Why new Cabinet must differ from Sunday Monitor list


In Summary



Demoralised public officials have neglected their responsibilities. Corrupt people have captured resources that belong to the public and use them for their personal gain. The predatory class seems bent on retaining what they have captured.






With a distinctly journalistic flavour, Sunday Monitor of June 5 published a credible story of Ugandans who would make the cut for an ideal cabinet. Admittedly, the people on that list have the potential to make us give a clear affirmative answer to the question the headline raised: “Is this the Cabinet that would deliver?”






However, potential alone doesn’t cut it. Reality does. It is good the paper was honest enough to note: “Dr Kizza Besigye and Mr Museveni in the same Cabinet is a daydream.”
Reality rests prominently in the winner-takes-all rules of our elections. President Museveni was on February 20 declared the winner. Behind his triumph, there were ideological cadres, suave mobilisers, trusted confidants, close aides, zealous supporters, party bankrollers, relatives and many others.






Those are the people queuing for just deserts, including juicy cabinet slots. Justice, these people expect, is done when they receive back by way of reward an equivalent to the contribution they made to win the elections. That’s why some may see the Sunday Monitor list as great nonsense.
I can’t argue with that. That’s reality. The problem, though, is that political appointees can have ways of interfering with the work of technocrats at line ministries. By heeding “orders from above” they frustrate some line people responsible for achieving the technical goals of policies.

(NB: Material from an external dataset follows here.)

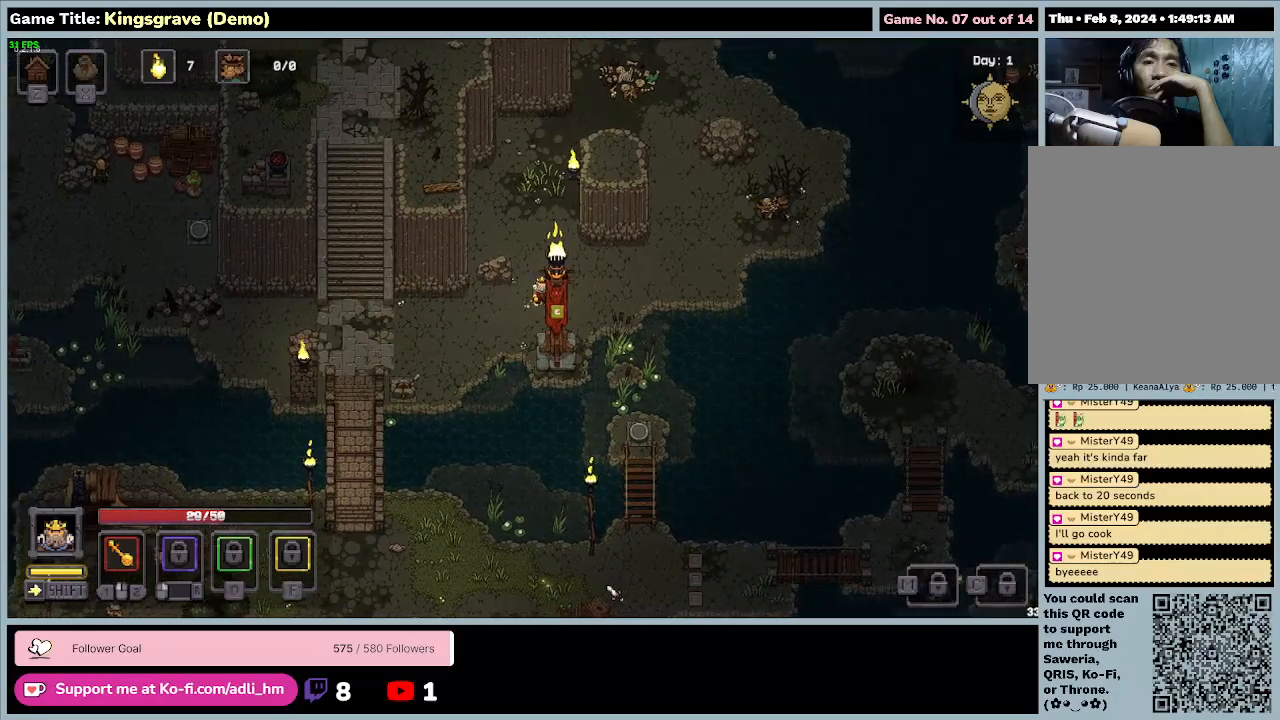
{"keys": ["d", "w"], "mouse": [], "events": []}
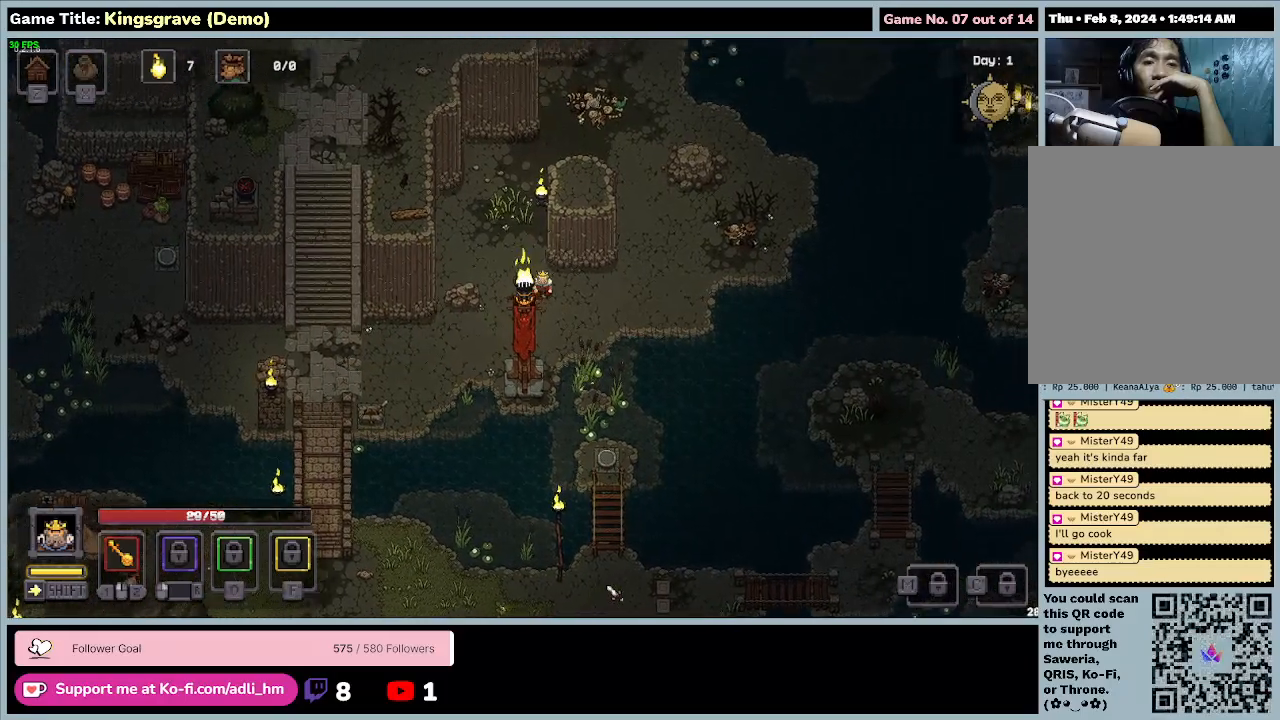
{"keys": ["d"], "mouse": [], "events": [[267, "w", "up"]]}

I believe that we have resourceful technocrats. I began to interview some of them in mid 1999 when I joined The New Vision as a business reporter. Shortly after, Uganda became the first to benefit from the Highly Indebted Poor Countries debt write-off by multilateral creditors. A source told me that technocrats at the Finance ministry had produced the best plan in the world for channelling savings from the debt waiver to poverty eradication and other social services.
Our problem is lousy implementation of policies and laws. I have in mind the half-heartedly implemented Decentralisation Policy of 1992 and the Local Governments Act of 1997 that operationalised it. Robust implementation of these instruments would have given us better chances of handling many of the poverty problems our people face, especially in rural areas, because local leaders know best what is happening in their localities.






Also, the involvement and participation of citizens in many aspects of development would have been better realised through decentralisation. Resource distribution or redistribution would further be a good basis for decentralised governance as “people from up there to down there” would feel good that they know what is happening to development resources. Also, issues of equality and equity would be better addressed if social planning involved communities.
Indeed, several studies show that when people have a hand in planning and decision-making, they feel that the plan being implemented is theirs and, therefore, they’ll strive to make it work. Sadly, the people who keep telling us that Uganda is on the verge of becoming a middle income nation are ignoring this fact. Yet their pronouncements seem to be based on the tendency to count chicken before they hatch.






Will oil lift us to middle income status by 2020? Not an easy question to answer. Demoralised public officials have neglected their responsibilities. Corrupt people have captured resources that belong to the public and use them for their personal gain. The predatory class seems bent on retaining what they have captured. So what’s to stop them from capturing our oil wealth?
Inevitably, the next Cabinet line-up must differ much from Sunday Monitor’s wish list because of the political calculations that exert so much pressure on President Museveni’s decisions.
Okodan is a lecturer at Kampala International University.